Compensation bands (2026)
| Market | Base | Equity |
|---|---|---|
| UK pre-seed | £110k–£140k | 1.0%–2.0% |
| UK seed | £130k–£160k | 0.75%–1.5% |
| US pre-seed | $160k–$200k | 1.0%–3.0% |
| US seed | $180k–$220k | 0.75%–2.0% |
| EU (Berlin/Amsterdam/Paris) | €90k–€130k | 0.75%–1.75% |
Copy-paste JD template
**Founding Engineer at [Company]** [One sentence on the market and why now.] **About the role** You will be our first engineering hire. You will own the stack end to end, ship the first version of [core product] to real users, and set the bar for every engineer who joins after you. **In your first 90 days you will** - Ship [specific first project] to production and to design partners. - Set the CI/CD, observability, and on-call foundations. - Sit in on customer calls with the founders and turn the top three requests into shipped changes. **You are a great fit if you** - Have shipped a real product from zero at a previous startup or side project. - Read and write clean [language/framework] and reason about systems as well as UI. - Move fast without waiting for a formal spec. **You will love this if you want** - A whole-product scope, not a narrow ticket queue. - Direct customer contact and product influence. - Real equity: [x.x]%–[y.y]% with double-trigger acceleration. **Compensation** [Base] + [equity] + [benefits]. **Location** [Remote / London / New York / hybrid], with quarterly meet-ups.
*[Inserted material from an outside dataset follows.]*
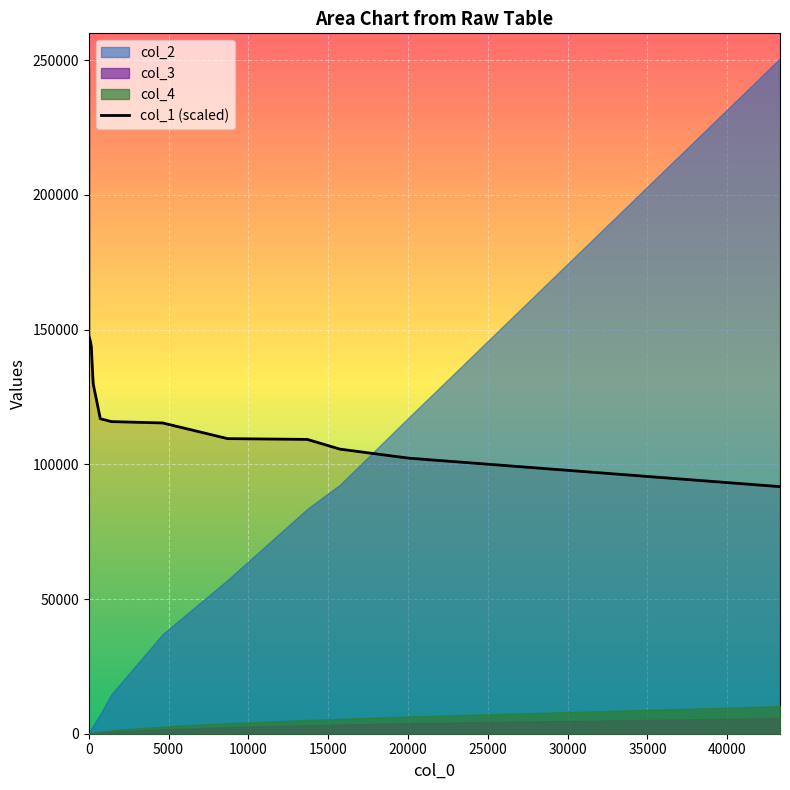

How many lines are shown in the chart?

1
Frequently asked questions
Should I use a recruiter for my founding engineer?
Almost never. Founding engineers respond to founders, not third parties. If you use anyone, use a sourcing specialist who hands you warm intros and lets you own the conversation from message one.
How long should the whole process take?
Two calendar weeks from first message to offer for a senior candidate. Three weeks is the outer limit before top candidates disengage.